Гарольд демонстрирует абсолютную бесполезность, сбивая на пол шахматную доску, — можно подумать, их может выдать безобидная игра. Лаванда засовывает карты за резинку своих штанов и прикрывает их футболкой. Джастин, несмотря на понимание необходимости спрятать улики, замирает прямо посреди комнаты, подняв руки к плечам. Гермиона запихивает в свою наволочку планы, маркеры и списки.

Наверное, тот невинный вид, который они пытаются принять, пока Гарольд приоткрывает дверь, комичен. Но едва Гермиона замечает в образовавшейся щели плечо, руку и длинные пальцы, у неё снова перехватывает дыхание. Гарольд вдруг замирает — Гермиона уже почти целиком видит лицо незваного гостя: на его скулах пламенеет румянец, дыхание по непонятной причине сбито. Малфой не сводит с Гарольда глаз, и Гермиона чертыхается сквозь зубы, разглядев бьющуюся на виске у Драко жилку. Она знает, при каких ещё обстоятельствах его тело так реагирует, — но сейчас явно не они.

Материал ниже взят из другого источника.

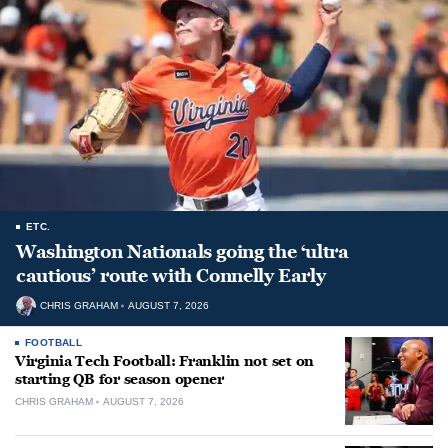
ETC.
Washington Nationals going the ‘ultra
cautious’ route with Connelly Early
CHRIS GRAHAM
AUGUST 7, 2026
FOOTBALL
Virginia Tech Football: Franklin not set on
starting QB for season opener
CHRIS GRAHAM
AUGUST 7, 2026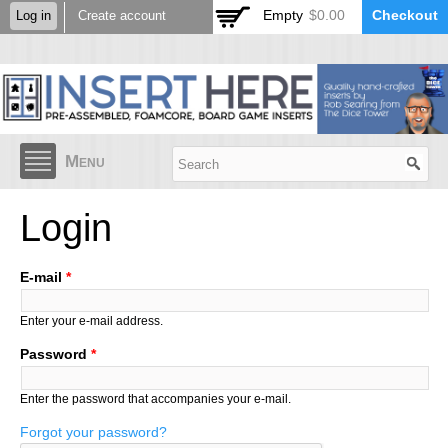
Skip to
Empty
$0.00
Checkout
Log in
Create account
main
content
Menu
Login
E-mail
*
Enter your e-mail address.
Password
*
Enter the password that accompanies your e-mail.
Forgot your password?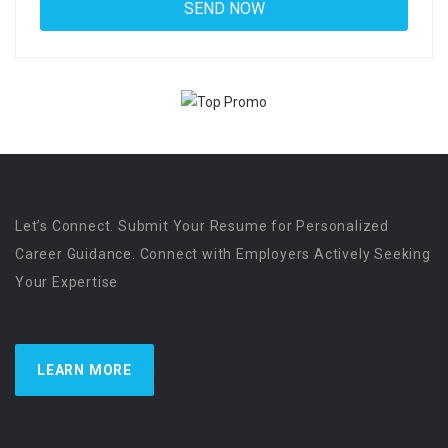
Let’s Connect. Submit Your Resume for Personalized
Career Guidance. Connect with Employers Actively Seeking
Your Expertise
LEARN MORE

При этой мысли она оглядывается на своих соучастников, пытаясь оценить, о многом ли те догадались. Вряд ли нормальным является то, что парень ломится в спальню девушки посреди ночи. И судя по тому, как ёрзает Лаванда и опускает руки Джастин, они поняли достаточно. Но тут Гермионе приходит в голову вопрос: а не всё ли ей равно?

Малфой молчит целую минуту, даже после того, как Гарольд спрашивает, что ему надо. От его напряжённой позы веет угрозой. Гермиона видела его в таком состоянии только во время операций и в те моменты, когда её собственный гнев сглаживал остроту его реакции. Гарольд пятится назад, и дверь открывается достаточно, чтобы Малфой мог разглядеть сначала Лаванду, а потом и Джастина. Он резко выдыхает, его плечи медленно опускаются. Рука, стиснувшая палочку, постепенно разжимается, и только тогда Драко переводит глаза на Гермиону.